Early use of ‘gay’ revealed

Early use of ‘gay’ revealed

A new official history of the UK’s MI5 spy agency has revealed an early use of the word ‘gay’ to describe the GLBT community.
The book, The Defence of the Realm: The Authorised History of MI5 by Christopher Andrew, includes a letter from a former leader of the British Liberal Party, Jeremy Thorpe, written to a lover after a trip to San Francisco in 1961.
“How I adored SF,” Thorpe wrote.
“SF has everything and certainly is about the one city where a gay person can let down his defences and feel free and unhunted.
“If I’m ever driven out of public life in Britain for a gay scandal then I shall settle in SF!”
Thorpe, twice married, was an MP in the House of Commons from 1967, but lost his seat in 1979 when he was tried and acquitted of involvement in the attempted murder of a man who had claimed to be his lover.
Australian historian Graham Willett told the Star the word’s use to describe the community dates from the adoption of the slogan ‘Gay is good’ by American GLBT activists in the late 1960s.
“What is striking is that Thorpe picks it up in San Francisco, already at that stage rapidly becoming the capital city of the gay world. ‘Gay’ is certainly an American term until the early 1970s,” Willett said.
Robert French of the Pride History Group said the letter was one of the earliest uses of the word outside the US, where examples could be found dating back to the 1930s.
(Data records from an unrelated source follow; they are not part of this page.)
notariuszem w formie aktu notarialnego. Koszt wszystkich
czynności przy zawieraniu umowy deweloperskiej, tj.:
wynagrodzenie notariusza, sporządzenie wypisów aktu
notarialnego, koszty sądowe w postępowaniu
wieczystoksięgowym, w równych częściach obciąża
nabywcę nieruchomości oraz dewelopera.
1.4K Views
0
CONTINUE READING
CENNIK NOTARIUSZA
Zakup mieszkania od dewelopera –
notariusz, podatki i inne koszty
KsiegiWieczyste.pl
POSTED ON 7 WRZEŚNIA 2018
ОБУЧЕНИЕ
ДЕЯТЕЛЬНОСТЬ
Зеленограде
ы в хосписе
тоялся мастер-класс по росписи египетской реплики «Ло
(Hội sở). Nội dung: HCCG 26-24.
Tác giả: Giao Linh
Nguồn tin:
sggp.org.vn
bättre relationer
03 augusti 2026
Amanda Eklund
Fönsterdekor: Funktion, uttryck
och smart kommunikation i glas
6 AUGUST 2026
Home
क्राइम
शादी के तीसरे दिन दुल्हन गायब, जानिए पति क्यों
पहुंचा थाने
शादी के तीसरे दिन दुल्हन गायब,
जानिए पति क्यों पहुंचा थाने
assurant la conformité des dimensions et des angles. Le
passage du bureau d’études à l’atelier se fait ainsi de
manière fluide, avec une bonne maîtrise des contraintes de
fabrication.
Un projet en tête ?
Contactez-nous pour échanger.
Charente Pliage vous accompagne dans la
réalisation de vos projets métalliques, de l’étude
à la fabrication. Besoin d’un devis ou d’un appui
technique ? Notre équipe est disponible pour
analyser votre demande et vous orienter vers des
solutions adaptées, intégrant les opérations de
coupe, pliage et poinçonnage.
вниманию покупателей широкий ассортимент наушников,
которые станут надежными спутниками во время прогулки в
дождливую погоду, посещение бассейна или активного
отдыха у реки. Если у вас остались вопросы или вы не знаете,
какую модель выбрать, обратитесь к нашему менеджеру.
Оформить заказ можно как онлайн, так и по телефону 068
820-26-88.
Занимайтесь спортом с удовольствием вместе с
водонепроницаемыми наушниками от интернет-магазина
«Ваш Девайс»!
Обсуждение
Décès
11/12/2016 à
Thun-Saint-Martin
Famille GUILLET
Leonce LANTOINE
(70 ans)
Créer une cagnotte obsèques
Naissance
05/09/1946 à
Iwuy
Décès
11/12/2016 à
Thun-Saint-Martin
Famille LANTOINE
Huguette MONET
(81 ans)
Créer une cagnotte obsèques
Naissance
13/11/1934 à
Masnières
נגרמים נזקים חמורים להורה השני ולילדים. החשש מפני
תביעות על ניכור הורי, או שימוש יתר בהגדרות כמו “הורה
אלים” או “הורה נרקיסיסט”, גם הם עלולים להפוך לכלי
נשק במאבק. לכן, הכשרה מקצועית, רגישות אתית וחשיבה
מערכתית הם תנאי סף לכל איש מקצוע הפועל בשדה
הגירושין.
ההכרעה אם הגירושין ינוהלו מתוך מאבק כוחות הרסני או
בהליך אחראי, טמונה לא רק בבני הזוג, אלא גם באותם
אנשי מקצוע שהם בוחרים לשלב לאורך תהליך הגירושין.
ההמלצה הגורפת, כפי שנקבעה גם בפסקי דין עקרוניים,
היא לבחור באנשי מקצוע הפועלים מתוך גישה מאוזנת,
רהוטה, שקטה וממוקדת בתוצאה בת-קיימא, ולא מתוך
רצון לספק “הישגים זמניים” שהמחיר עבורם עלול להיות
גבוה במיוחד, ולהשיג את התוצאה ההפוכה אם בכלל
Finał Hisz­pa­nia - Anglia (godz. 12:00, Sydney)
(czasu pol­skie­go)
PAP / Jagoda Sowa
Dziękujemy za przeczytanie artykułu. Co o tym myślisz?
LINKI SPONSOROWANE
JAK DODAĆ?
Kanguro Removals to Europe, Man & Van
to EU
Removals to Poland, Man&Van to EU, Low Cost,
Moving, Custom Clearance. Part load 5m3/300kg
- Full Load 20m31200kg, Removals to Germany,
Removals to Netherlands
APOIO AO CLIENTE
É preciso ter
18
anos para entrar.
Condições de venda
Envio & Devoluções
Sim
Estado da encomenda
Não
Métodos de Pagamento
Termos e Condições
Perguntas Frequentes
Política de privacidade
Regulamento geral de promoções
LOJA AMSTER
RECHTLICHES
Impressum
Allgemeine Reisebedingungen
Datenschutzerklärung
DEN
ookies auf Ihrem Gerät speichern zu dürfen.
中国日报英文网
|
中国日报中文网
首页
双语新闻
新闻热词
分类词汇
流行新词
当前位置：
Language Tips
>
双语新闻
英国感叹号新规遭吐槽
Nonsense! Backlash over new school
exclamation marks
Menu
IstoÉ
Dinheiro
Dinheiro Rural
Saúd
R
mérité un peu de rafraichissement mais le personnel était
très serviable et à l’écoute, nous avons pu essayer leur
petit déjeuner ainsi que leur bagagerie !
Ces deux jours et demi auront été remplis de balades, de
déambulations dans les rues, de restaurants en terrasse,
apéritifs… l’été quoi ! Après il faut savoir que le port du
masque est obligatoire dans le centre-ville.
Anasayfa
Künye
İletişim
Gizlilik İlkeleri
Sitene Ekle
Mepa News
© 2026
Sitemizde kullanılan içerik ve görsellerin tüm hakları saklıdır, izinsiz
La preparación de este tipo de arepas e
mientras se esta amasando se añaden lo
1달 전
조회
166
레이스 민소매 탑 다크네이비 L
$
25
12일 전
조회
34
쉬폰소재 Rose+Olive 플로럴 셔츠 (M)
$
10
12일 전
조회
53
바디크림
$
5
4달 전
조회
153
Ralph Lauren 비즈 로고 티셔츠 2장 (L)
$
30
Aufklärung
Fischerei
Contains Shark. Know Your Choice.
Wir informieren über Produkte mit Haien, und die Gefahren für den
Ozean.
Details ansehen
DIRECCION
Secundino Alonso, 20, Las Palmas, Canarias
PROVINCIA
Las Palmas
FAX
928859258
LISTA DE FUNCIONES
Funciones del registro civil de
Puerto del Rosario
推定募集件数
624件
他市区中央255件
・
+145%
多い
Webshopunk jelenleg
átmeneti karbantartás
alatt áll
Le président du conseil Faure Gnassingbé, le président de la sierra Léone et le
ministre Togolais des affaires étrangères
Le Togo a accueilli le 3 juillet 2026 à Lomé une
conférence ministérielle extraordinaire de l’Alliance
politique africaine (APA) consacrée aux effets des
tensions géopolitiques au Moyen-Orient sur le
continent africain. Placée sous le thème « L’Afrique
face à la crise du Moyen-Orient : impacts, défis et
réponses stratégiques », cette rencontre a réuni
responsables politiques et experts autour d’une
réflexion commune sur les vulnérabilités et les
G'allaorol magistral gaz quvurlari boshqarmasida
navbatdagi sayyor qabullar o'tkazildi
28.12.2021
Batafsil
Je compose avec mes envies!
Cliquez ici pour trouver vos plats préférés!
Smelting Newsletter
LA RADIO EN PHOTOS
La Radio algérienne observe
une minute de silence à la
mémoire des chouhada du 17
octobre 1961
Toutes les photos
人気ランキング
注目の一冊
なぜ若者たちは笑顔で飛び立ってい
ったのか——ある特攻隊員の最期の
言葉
“[In Australia] the term ‘gay’ began to receive wide acceptance after the formation of Sydney Gay Liberation in early 1972.”
‘Gay’ became a euph-emism for bawdiness from the late 19th century but evolved in the early 20th century to refer to both homosexuals and lesbians.
Following the Stonewall Riots it was used politically to refer to homosexuals, lesbians, bisexuals and transgender persons collectively by groups such as the Gay Liberation Front.
Some lesbians later came to feel that the movement was too male-dominated and ‘gay and lesbian’ came into use.
Other groups then felt unrepresented, so initials for these were added, resulting in the ‘GLBT’ in common use today.